- Born: Warsaw, Poland
- Education: University of British Columbia
- Known for: created Task-Focused Interface and Mylyn, major contributor to AspectJ and Aspect-Oriented Programming, Eclipse (software), Flow Framework
- Scientific career
- Fields: Computer Science
- Workplaces: Planview, Tasktop Technologies, Xerox PARC
- Doctoral advisor: Gail C. Murphy

= Mik Kersten =

Polish- Canadian computer specialist

Mik Kersten is a Canadian computer specialist who is the Chief Technology Officer for Planview. He is the author of Project to Product: How to Survive and Thrive in the Age of Digital Disruption with the Flow Framework, a business management book that outlines “a new way of seeing, measuring, and managing software delivery.”

Kersten also created and leads the open-source Eclipse Mylyn project. Kersten invented the Task-Focused Interface technology underlying Mylyn while working on his PhD at the University of British Columbia in Vancouver, British Columbia, Canada.
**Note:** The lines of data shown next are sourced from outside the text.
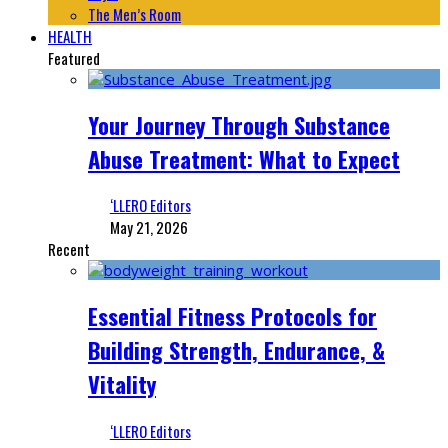
The Men’s Room
HEALTH
Featured
Your Journey Through Substance
Abuse Treatment: What to Expect
‘LLERO Editors
May 21, 2026
Recent
Essential Fitness Protocols for
Building Strength, Endurance, &
Vitality
‘LLERO Editors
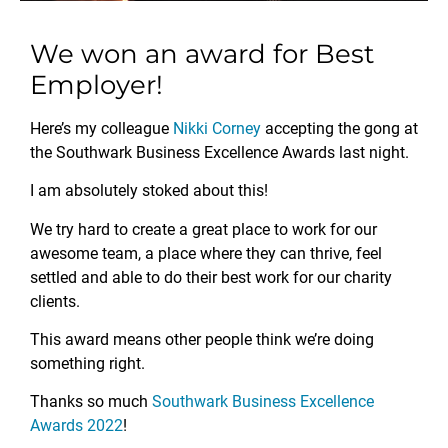
We won an award for Best
Employer!
Here’s my colleague
Nikki Corney
accepting the gong at
the Southwark Business Excellence Awards last night.
I am absolutely stoked about this!
We try hard to create a great place to work for our
awesome team, a place where they can thrive, feel
settled and able to do their best work for our charity
clients.
This award means other people think we’re doing
something right.
Thanks so much
Southwark Business Excellence
Awards 2022
!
While completing his PhD, Kersten and his PhD supervisor, Gail C. Murphy, founded Tasktop Technologies, which was acquired by Planview.

== Education ==
Kersten graduated from The University of British Columbia with a BSc in Computer Science and Anthropology before continuing his studies and earning an PhD in Computer Science from the same university in 2007.

== Career ==
Kersten started his career as a Research Scientist at Xerox PARC where he built the first aspect-oriented programming environment while working on AspectJ. He then pioneered the integration of development environments with Agile and DevOps tools while working on his Computer Science PhD at the University of British Columbia.
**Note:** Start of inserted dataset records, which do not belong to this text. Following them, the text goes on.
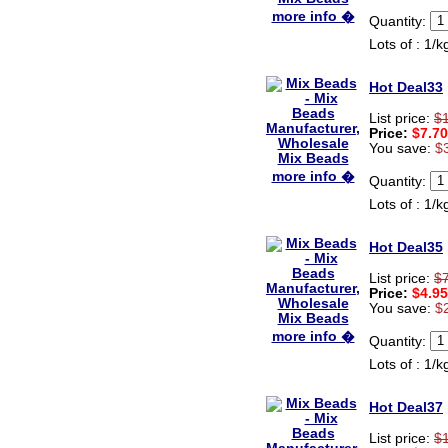
Ryan
more info �
Quantity:
USA
Lots of : 1/k
Hi zenamart
Product as expected, very
Hot Deal33
fast delivery time.great all
round, would recommend to
List price:
$
all, Cheers
Price:
$7.70
Lisa
You save:
$
USA
more info �
Quantity:
Lots of : 1/k
Hot Deal35
List price:
$
Price:
$4.95
You save:
$
more info �
Quantity:
Lots of : 1/k
Hot Deal37
List price:
$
Founding Tasktop Technologies out of that research, Kersten has written over one million lines of open-source code that are still in use today and has brought seven successful open-source and commercial products to market. He is an active member of the Eclipse Foundation, which acts as a steward of the Eclipse open source software development community. Kersten is also on the board of directors and was a founding member of the Open Services for Lifecycle Collaboration (OSLC).

Kersten was named the Chief Technology Officer of Planview, Inc. after Tasktop was acquired by the company. In this role, he leads key innovation initiatives that drive product development for Planview.

== Book and Podcast ==
Kersten’s book, Project to Product: How to Survive and Thrive in the Age of Digital Disruption with the Flow Framework, was published by IT Revolution Press on November 20, 2018. This introduces the Flow Framework™, a new way of seeing, measuring, and managing software delivery. All of Kersten’s royalties from the sales of this book are donated to the P2P scholarship and not-for-profit organizations supporting diversity, women, and minorities in technology.

After the release of his book, Kersten began hosting a podcast, Mik + One: The Official Project to Product Podcast by Dr. Mik Kersten. This includes conversations with industry leaders where they delve into how they deliver value and drive digital transformations in their organizations. The podcast began in January 2020.